As for good science that incorporates emotional intelligence, one doesn’t have to look far. Consider the heart-wrenching work of knowledgeable health providers whose fields include end-of-life decision-making. In 2016 Dr. Jessica Nutik Zitter made an extraordinary short documentary film Extremis. In it she flawlessly probes the nuances of emotional intelligence accessible in life-and-death contexts. The key for her work seems to be physicians and families allowing the full feelings of a looming loss — an unresponsive or laboring-to-live loved one — to surface and receive honest and complete information, which means not shying away from inherently muddled and emotionally fraught responses to the complex process of caring for ourselves and others.
In my Oct 2016 paper “Notes from the Existential Underground: the Universe as a Complex Emergent System,” I offer what I would call an emotionally intelligent window on science at large.
“In the ‘conservative’ scientific belief that logic is what sets humans apart from lower life forms, or the ‘progressive’ belief that it’s our only hope of saving the planet, much of the hard work of logic is nothing less than incoherence among sources of academic hubris.

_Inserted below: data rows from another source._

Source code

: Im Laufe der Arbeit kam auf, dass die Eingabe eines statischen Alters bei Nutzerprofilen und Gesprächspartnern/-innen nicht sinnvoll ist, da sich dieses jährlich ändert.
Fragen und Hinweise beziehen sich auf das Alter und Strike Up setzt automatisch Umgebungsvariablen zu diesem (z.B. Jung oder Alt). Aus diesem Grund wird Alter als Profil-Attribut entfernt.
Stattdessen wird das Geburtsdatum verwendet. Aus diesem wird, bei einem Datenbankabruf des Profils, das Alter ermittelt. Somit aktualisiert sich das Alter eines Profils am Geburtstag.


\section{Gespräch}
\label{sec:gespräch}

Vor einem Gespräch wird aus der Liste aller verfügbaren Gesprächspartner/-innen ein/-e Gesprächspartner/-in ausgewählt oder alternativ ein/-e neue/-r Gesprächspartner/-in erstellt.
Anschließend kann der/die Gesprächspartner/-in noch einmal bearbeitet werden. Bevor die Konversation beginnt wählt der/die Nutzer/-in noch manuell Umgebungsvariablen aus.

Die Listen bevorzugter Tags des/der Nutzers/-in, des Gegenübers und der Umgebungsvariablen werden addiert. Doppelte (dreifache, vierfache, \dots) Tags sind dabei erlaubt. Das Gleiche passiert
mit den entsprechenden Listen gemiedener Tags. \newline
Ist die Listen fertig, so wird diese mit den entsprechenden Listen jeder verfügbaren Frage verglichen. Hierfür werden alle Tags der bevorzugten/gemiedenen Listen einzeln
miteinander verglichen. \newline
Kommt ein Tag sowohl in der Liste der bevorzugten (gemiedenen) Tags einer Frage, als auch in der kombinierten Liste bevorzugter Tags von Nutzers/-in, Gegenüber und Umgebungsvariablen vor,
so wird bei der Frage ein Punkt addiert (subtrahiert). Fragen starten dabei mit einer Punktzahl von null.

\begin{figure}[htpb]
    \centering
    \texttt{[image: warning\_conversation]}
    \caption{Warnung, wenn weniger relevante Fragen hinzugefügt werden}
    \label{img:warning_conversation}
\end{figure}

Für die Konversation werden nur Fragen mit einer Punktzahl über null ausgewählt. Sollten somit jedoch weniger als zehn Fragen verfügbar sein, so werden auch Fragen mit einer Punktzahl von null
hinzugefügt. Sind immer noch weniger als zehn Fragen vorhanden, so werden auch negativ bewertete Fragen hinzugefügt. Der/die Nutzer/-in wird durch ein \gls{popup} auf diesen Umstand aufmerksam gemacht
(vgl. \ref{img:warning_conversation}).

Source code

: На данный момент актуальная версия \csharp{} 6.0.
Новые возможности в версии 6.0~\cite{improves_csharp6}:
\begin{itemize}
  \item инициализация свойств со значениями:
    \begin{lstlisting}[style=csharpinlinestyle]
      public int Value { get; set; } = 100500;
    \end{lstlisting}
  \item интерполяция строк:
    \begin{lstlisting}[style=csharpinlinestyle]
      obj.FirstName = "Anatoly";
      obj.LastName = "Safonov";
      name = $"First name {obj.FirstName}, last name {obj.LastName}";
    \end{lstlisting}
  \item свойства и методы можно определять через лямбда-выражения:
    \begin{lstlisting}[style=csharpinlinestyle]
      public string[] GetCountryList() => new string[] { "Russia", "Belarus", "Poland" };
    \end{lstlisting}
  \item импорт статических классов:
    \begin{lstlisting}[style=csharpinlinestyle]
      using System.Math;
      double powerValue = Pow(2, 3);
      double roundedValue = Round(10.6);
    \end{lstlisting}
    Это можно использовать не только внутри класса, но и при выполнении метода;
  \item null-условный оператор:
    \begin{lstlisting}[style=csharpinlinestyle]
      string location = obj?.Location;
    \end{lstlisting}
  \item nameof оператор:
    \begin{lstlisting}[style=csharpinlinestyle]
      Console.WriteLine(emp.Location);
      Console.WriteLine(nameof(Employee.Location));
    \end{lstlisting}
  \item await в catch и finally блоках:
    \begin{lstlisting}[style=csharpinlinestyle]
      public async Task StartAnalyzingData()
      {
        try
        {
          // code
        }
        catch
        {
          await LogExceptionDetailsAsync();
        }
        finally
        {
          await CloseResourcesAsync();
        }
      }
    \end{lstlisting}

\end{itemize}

When progress or saving us from ourselves supplants the more fundamental understanding that we are part of a cosmic logic much bigger than ourselves, when the projection of well-meaning onto our incomplete but hard-sought logical ways, we find ourselves in the awkward position of defending the indefensible.” [ full text ]
When we avoid story-laden debates and the emotional intelligence required to digest them, choosing instead number-filled ones that make life seem less messy, we also inadvertently shield ourselves from the satisfaction of experiencing clarity through being really present for the “meaning of it all” kinds of experiences in our life. Letting life be messy and still worth showing up for builds courage to live life beyond the provisphere. We must stop leaving it to science or media (or one’s negative judgments of either) to do the at times dirty, at time illuminating, bidding in life’s deep, dark, existential mine. I suspect many scientists would welcome the notion that God is not dead, but in part buried, below the surface, hard to reach, harder still to directly observe in the context of what exists and what does not, or might or might not as the future unfolds.